Distinguishing Sources and Diagnostic Approaches
Operators use multiple lines of evidence:
- Isotopic analysis (δ³⁴S of H₂S versus sulfate or kerogen): Biogenic H₂S shows large negative fractionation; TSR shows smaller fractionation close to the source sulfate signature.
- Associated gases and geochemistry: High CO₂ often accompanies TSR. Temperature history and burial modeling indicate whether conditions ever reached TSR thresholds.
- Microbiological surveys: qPCR, culturing, or metagenomics detect SRB/SRA abundance and activity (e.g., dsr genes).
- Production history: Sudden or progressive rise in H₂S after waterflood points strongly to biogenic souring.
- Geological context: Presence of evaporites + high temperature + carbonates favors TSR.
Implications for Safety, Operations, and Treatment
Regardless of origin, H₂S must be managed. Naturally sour reservoirs require sour-service metallurgy and robust sweetening from day one. Operationally induced biogenic souring may be mitigated by preventing introduction (sulfate removal from injection water, biocide programs, nitrate injection) or by treating produced fluids.

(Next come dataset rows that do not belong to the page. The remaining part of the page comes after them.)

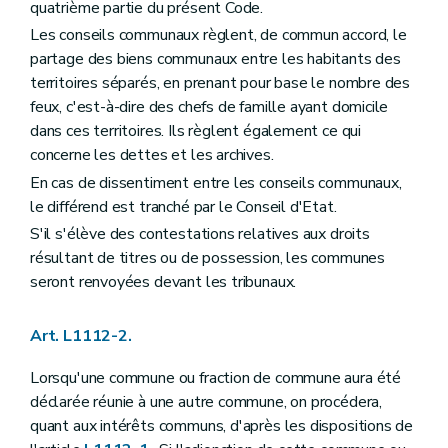
quatrième partie du présent Code.
Art. L1123-7
Art. L1123-8
Les conseils communaux règlent, de commun accord, le
Art. L1123-9
partage des biens communaux entre les habitants des
Art. L1123-10
territoires séparés, en prenant pour base le nombre des
Art. L1123-11
feux, c'est-à-dire des chefs de famille ayant domicile
Art. L1123-12
Art. L1123-13
dans ces territoires. Ils règlent également ce qui
Section 3
La mise en oeuvre de la responsabilité du collège communal
concerne les dettes et les archives.
Art. L1123-14
En cas de dissentiment entre les conseils communaux,
Section
(
4
– Décret du 8 décembre 2005, art. 15) . - Traitement et costume des bourgmestre et échevins
Art. L1123-15
le différend est tranché par le Conseil d'Etat.
Art. L1123-16
S'il s'élève des contestations relatives aux droits
Art. L1123-17
résultant de titres ou de possession, les communes
Art. L1123-18
seront renvoyées devant les tribunaux.
Section
(
5
– Décret du 8 décembre 2005, art. 15) . - Réunions et délibérations du (collège communal)
Art. L1123-19
Art. L1123-20
Art. L1112-2.
Art. L1123-21
Art. L1123-22
Section
(
6
– Décret du 8 décembre 2005, art. 15) . - Attributions du (collège communal)
Lorsqu'une commune ou fraction de commune aura été
Art. L1123-23
déclarée réunie à une autre commune, on procédera,
Art. L1123-24
quant aux intérêts communs, d'après les dispositions de
Art. L1123-25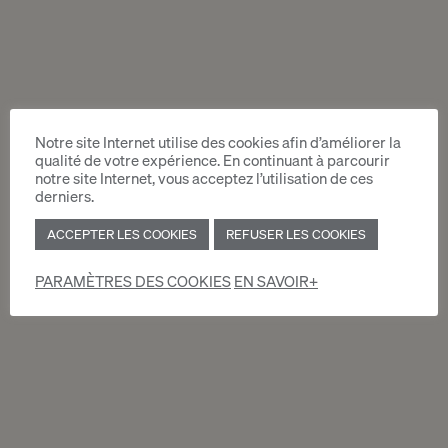
signé par:
courriel à :
locations.accueil@moservernet.ch
courrier à :
Moser Vernet & Cie SA
Chemin Malombré 10
Case postale 129
Notre site Internet utilise des cookies afin d’améliorer la
qualité de votre expérience. En continuant à parcourir
1211 Genève 12
notre site Internet, vous acceptez l’utilisation de ces
Votre demande sera traitée dans les meilleurs
derniers.
délais.
ACCEPTER LES COOKIES
REFUSER LES COOKIES
La visite de l’objet à louer est obligatoire avant chaque
inscription.
PARAMÈTRES DES COOKIES
EN SAVOIR+
FORMULAIRE D’INSCRIPTION
APPARTEMENT (PDF)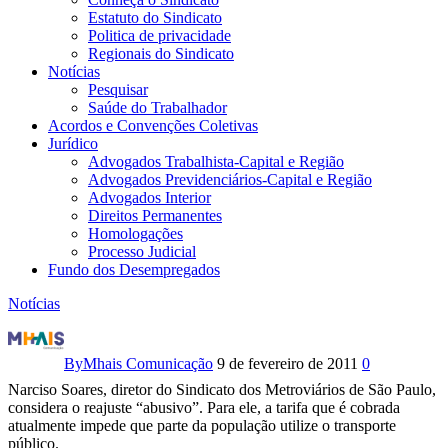
Estatuto do Sindicato
Politica de privacidade
Regionais do Sindicato
Notícias
Pesquisar
Saúde do Trabalhador
Acordos e Convenções Coletivas
Jurídico
Advogados Trabalhista-Capital e Região
Advogados Previdenciários-Capital e Região
Advogados Interior
Direitos Permanentes
Homologações
Processo Judicial
Fundo dos Desempregados
Notícias
Tarifa
atual
By
Mhais Comunicação
9 de fevereiro de 2011
0
Narciso Soares, diretor do Sindicato dos Metroviários de São Paulo,
impede
considera o reajuste “abusivo”. Para ele, a tarifa que é cobrada
atualmente impede que parte da população utilize o transporte
o
público.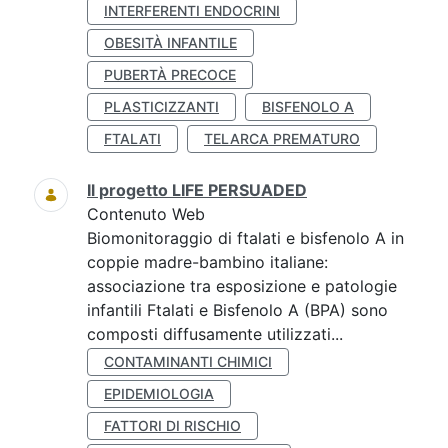
INTERFERENTI ENDOCRINI
OBESITÀ INFANTILE
PUBERTÀ PRECOCE
PLASTICIZZANTI
BISFENOLO A
FTALATI
TELARCA PREMATURO
Il progetto LIFE PERSUADED
Contenuto Web
Biomonitoraggio di ftalati e bisfenolo A in
coppie madre-bambino italiane:
associazione tra esposizione e patologie
infantili Ftalati e Bisfenolo A (BPA) sono
composti diffusamente utilizzati...
CONTAMINANTI CHIMICI
EPIDEMIOLOGIA
FATTORI DI RISCHIO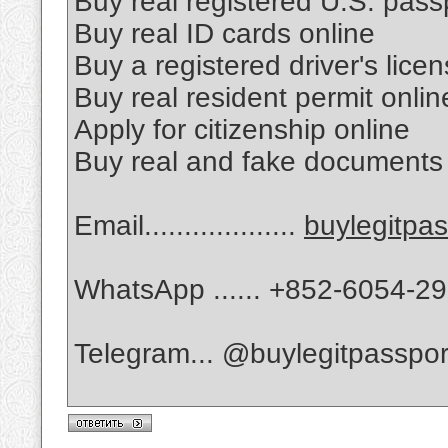
Buy real registered U.S. pass
Buy real ID cards online
Buy a registered driver's lice
Buy real resident permit onlin
Apply for citizenship online
Buy real and fake documents 
Email...................
buylegitpa
WhatsApp ...... +852-6054-29
Telegram... @buylegitpasspor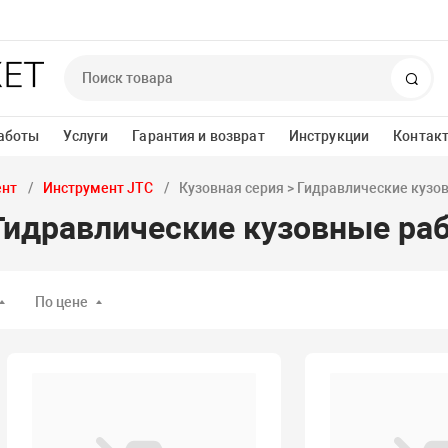
Пои
аботы
Услуги
Гарантия и возврат
Инструкции
Контак
ент
Инструмент JTC
Кузовная серия > Гидравлические кузо
 Гидравлические кузовные ра
По цене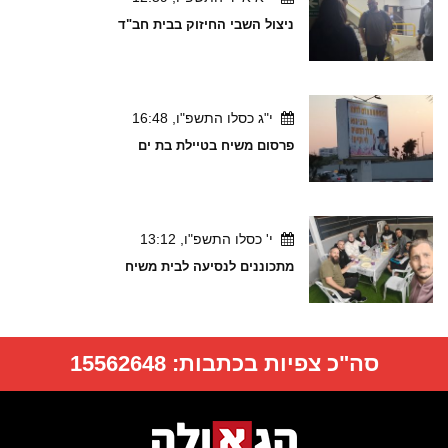
ניצול השבי החיזוק בבית חב"ד
י"ג כסלו התשפ"ו, 16:48
פרסום משיח בטיילת בת ים
י' כסלו התשפ"ו, 13:12
מתכוננים לנסיעה לבית משיח
סה"כ צפיות בכתבות:
15562648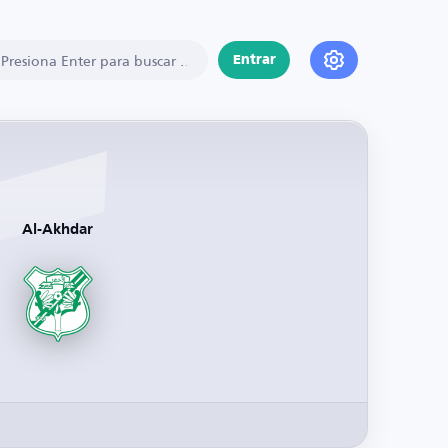
Entrar
Al-Akhdar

Effective H₂S removal technologies — whether liquid scavengers, solid adsorbents, or custom scrubber systems — remain essential across all scenarios. Understanding the source helps optimize treatment location (downhole, wellhead, or facility), predict ongoing generation rates, and select compatible chemistries.
Conclusion
H₂S in oil and natural gas originates from fundamentally different processes depending on geology, temperature, and operational history. Thermogenic cracking and especially thermochemical sulfate reduction create naturally sour reservoirs in deep, hot carbonate-evaporite settings. Biogenic production by sulfate-reducing bacteria and archaea — particularly when stimulated by seawater or produced-water injection — is responsible for much of the souring observed during the producing life of many fields.
The bacteria themselves are diverse (Desulfovibrio, Desulfotomaculum, Desulfobacter, thermophilic genera, and Archaeoglobus among the key players), resilient, and highly adapted to the anaerobic, sulfate- and organic-rich niches created or expanded by oilfield practices. They enter reservoirs through drilling and injection fluids, proliferate in biofilms, and generate H₂S through well-characterized dissimilatory sulfate reduction pathways that rely on syntrophic microbial communities.
For operators and technology providers alike, mapping the dominant H₂S source(s) in each asset is the foundation of safe, efficient, and cost-effective management. As waterflooding, enhanced oil recovery, and deeper drilling continue, the microbial dimension of souring will remain a critical focus area alongside geological understanding and advanced treatment solutions.